*PROBLEM:*
Could you give every record again, exactly as it reads?

***** INFORMATION *****

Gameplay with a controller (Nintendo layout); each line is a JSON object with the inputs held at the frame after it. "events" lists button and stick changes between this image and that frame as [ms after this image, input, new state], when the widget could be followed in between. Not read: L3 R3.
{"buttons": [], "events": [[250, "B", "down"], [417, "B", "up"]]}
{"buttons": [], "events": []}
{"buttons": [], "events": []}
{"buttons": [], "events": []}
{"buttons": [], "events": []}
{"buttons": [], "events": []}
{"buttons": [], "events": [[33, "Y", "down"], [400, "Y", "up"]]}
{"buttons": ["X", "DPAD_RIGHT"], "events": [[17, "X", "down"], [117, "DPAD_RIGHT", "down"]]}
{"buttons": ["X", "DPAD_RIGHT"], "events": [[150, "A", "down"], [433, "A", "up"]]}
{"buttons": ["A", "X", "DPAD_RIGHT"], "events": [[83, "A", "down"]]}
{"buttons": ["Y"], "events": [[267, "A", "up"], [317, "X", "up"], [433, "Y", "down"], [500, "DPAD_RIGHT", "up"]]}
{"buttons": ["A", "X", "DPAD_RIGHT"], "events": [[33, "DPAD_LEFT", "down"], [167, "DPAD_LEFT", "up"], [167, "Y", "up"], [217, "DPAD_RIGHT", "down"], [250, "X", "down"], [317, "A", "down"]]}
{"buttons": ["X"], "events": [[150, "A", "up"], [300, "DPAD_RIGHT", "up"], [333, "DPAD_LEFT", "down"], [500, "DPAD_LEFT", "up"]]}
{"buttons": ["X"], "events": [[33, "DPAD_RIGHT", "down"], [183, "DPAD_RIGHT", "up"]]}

*****

*SOLUTION BELOW:*
Gameplay with a controller (Nintendo layout); each line is a JSON object with the inputs held at the frame after it. "events" lists button and stick changes between this image and that frame as [ms after this image, input, new state], when the widget could be followed in between. Not read: L3 R3.
{"buttons": [], "events": [[250, "B", "down"], [417, "B", "up"]]}
{"buttons": [], "events": []}
{"buttons": [], "events": []}
{"buttons": [], "events": []}
{"buttons": [], "events": []}
{"buttons": [], "events": []}
{"buttons": [], "events": [[33, "Y", "down"], [400, "Y", "up"]]}
{"buttons": ["X", "DPAD_RIGHT"], "events": [[17, "X", "down"], [117, "DPAD_RIGHT", "down"]]}
{"buttons": ["X", "DPAD_RIGHT"], "events": [[150, "A", "down"], [433, "A", "up"]]}
{"buttons": ["A", "X", "DPAD_RIGHT"], "events": [[83, "A", "down"]]}
{"buttons": ["Y"], "events": [[267, "A", "up"], [317, "X", "up"], [433, "Y", "down"], [500, "DPAD_RIGHT", "up"]]}
{"buttons": ["A", "X", "DPAD_RIGHT"], "events": [[33, "DPAD_LEFT", "down"], [167, "DPAD_LEFT", "up"], [167, "Y", "up"], [217, "DPAD_RIGHT", "down"], [250, "X", "down"], [317, "A", "down"]]}
{"buttons": ["X"], "events": [[150, "A", "up"], [300, "DPAD_RIGHT", "up"], [333, "DPAD_LEFT", "down"], [500, "DPAD_LEFT", "up"]]}
{"buttons": ["X"], "events": [[33, "DPAD_RIGHT", "down"], [183, "DPAD_RIGHT", "up"]]}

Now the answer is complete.